→ Stored items
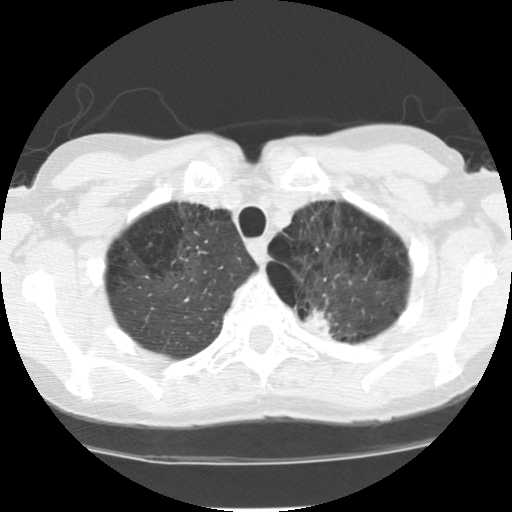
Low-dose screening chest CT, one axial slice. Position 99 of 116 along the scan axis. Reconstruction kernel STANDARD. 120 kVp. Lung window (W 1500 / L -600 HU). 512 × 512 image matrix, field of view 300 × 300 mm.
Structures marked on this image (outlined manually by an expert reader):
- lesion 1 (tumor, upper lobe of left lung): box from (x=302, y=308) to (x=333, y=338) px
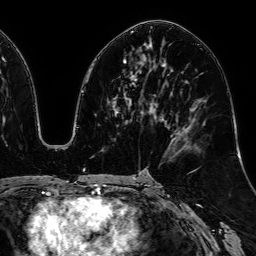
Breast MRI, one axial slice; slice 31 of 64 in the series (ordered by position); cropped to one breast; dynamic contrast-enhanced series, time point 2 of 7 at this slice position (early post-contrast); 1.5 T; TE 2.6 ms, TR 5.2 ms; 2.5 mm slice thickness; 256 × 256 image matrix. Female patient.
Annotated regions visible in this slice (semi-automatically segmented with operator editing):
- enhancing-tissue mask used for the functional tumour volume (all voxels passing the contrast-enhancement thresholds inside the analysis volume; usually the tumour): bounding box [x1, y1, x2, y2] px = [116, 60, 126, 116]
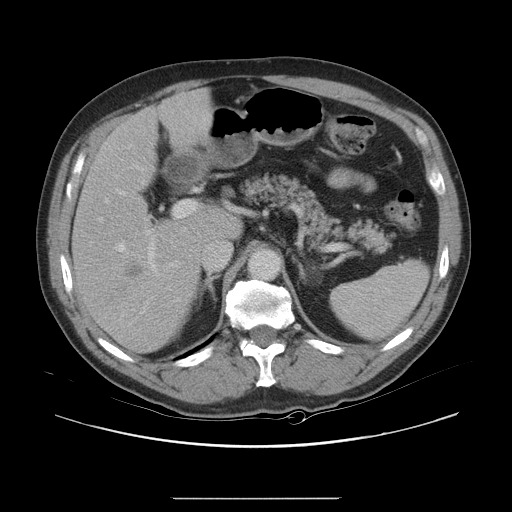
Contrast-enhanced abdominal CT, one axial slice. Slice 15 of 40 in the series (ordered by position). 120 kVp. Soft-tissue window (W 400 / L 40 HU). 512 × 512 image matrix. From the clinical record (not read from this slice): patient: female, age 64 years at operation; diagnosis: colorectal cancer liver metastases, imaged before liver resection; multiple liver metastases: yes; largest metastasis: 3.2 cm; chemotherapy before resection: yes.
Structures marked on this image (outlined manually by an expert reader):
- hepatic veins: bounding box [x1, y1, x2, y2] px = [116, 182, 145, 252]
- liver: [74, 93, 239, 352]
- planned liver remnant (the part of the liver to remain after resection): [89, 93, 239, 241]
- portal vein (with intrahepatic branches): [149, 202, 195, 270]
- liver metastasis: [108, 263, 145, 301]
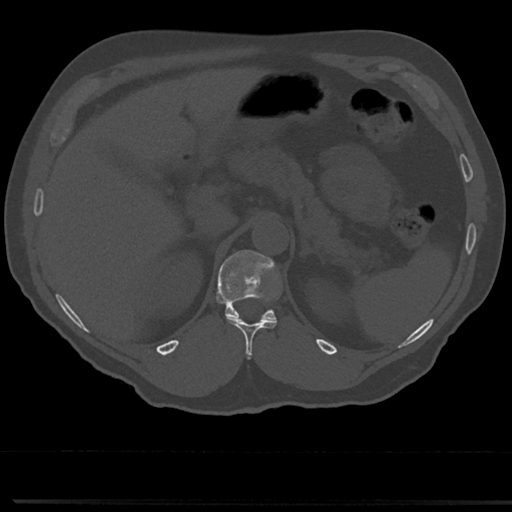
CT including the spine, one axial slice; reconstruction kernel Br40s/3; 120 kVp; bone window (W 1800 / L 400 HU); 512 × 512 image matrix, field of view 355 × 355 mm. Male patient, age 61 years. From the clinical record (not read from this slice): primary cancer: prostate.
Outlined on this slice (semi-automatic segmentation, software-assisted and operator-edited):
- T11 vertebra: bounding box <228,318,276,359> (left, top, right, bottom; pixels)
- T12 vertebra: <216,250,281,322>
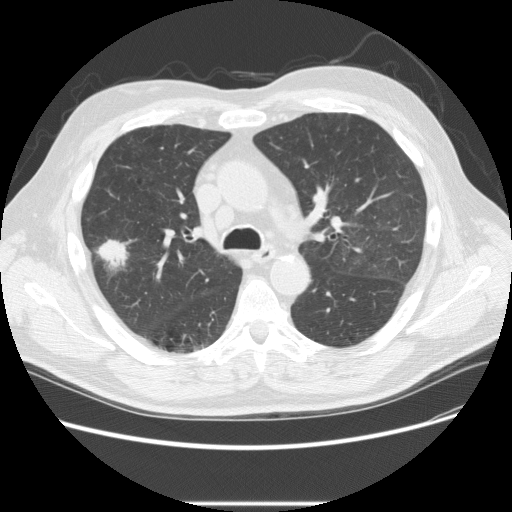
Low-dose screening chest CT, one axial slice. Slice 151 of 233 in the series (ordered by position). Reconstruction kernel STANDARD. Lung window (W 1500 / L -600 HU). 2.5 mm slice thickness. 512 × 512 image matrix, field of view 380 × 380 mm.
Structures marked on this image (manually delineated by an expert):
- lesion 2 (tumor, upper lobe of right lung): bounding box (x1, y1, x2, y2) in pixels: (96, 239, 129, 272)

→ Problem
Search the data for "vertebra" and list every line in which it occurs.

→ Answer for the task
- T11 vertebra: bounding box <228,318,276,359> (left, top, right, bottom; pixels)
- T12 vertebra: <216,250,281,322>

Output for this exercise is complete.